I want to filter a text, leaving only letters (a-z and A-Z). It seemed to be easy, following something like this How to filter a Java String to get only alphabet characters?
String cleanedText = text.toString().toLowerCase().replaceAll("[^a-zA-Z]", "");
System.out.println(cleanedText);
The problem that the output of this is empty, unless I change the regex, adding another character, e.g. :
--> [^:a-zA-Z]
I allready tried to check if it works with normal regex (not using the method ReplaceAll given by String object in Java), but I had exactly the same problem.
Any idea what could be the source of this strange behavior?
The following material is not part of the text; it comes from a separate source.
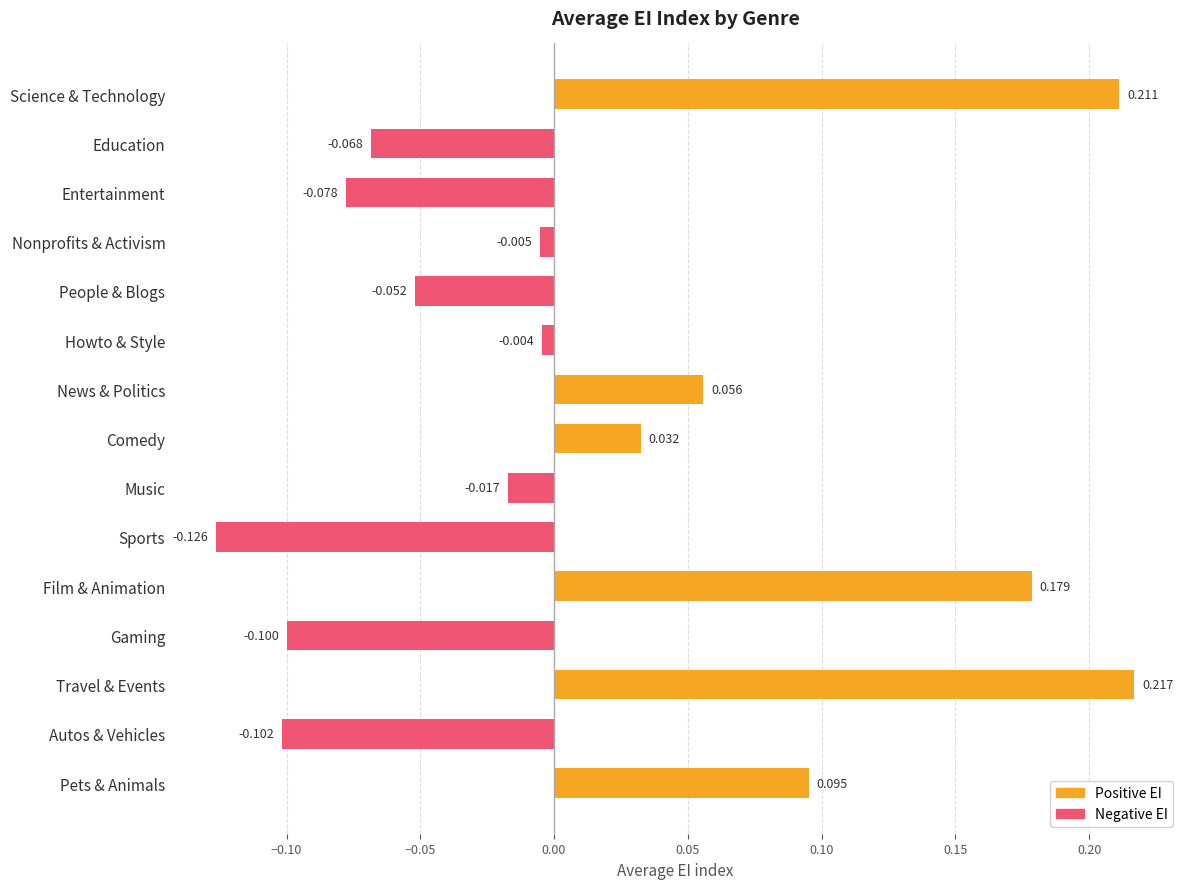

Are the bars horizontal?

Yes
I had a txt file which I read using a BufferedReader. I add each line to one long string and apply the code I posted before to this. The whole code is as follows:
import java.io.BufferedReader;
import java.io.FileNotFoundException;
import java.io.FileReader;
import java.io.IOException;
import java.lang.StringBuffer;
import java.util.regex.*;
public class Loader {
public static void main(String[] args) {
BufferedReader file = null;
StringBuffer text = new StringBuffer();
String str;
try {
file = new BufferedReader(new FileReader("text.txt"));
} catch (FileNotFoundException ex) {
}
try
{
while ((str = file.readLine()) != null) {
text.append(str);
}
String cleanedText = text.toString().toLowerCase().replaceAll("[^:a-z]", "");
System.out.println(cleanedText);
} catch (IOException ex) {
}
}
}
The text file is a normal article where I want to delete everything (including whitespaces) that is not a letter. An extract is as follows "[16]The Free Software Foundation (FSF), started in 1985, intended the word "free" to mean freedom to distribute"
In the end the problem was not with the regex nor with the program itself. It was just that eclipse does not show the output in console if it exceeds a certain length (but you can still work on it). To solve this simply check the fixed width console in Window -> Preferences -> Run/Debug -> Console as described in http://code2care.org/2015/how-to-word-wrap-eclipse-console-logs-width/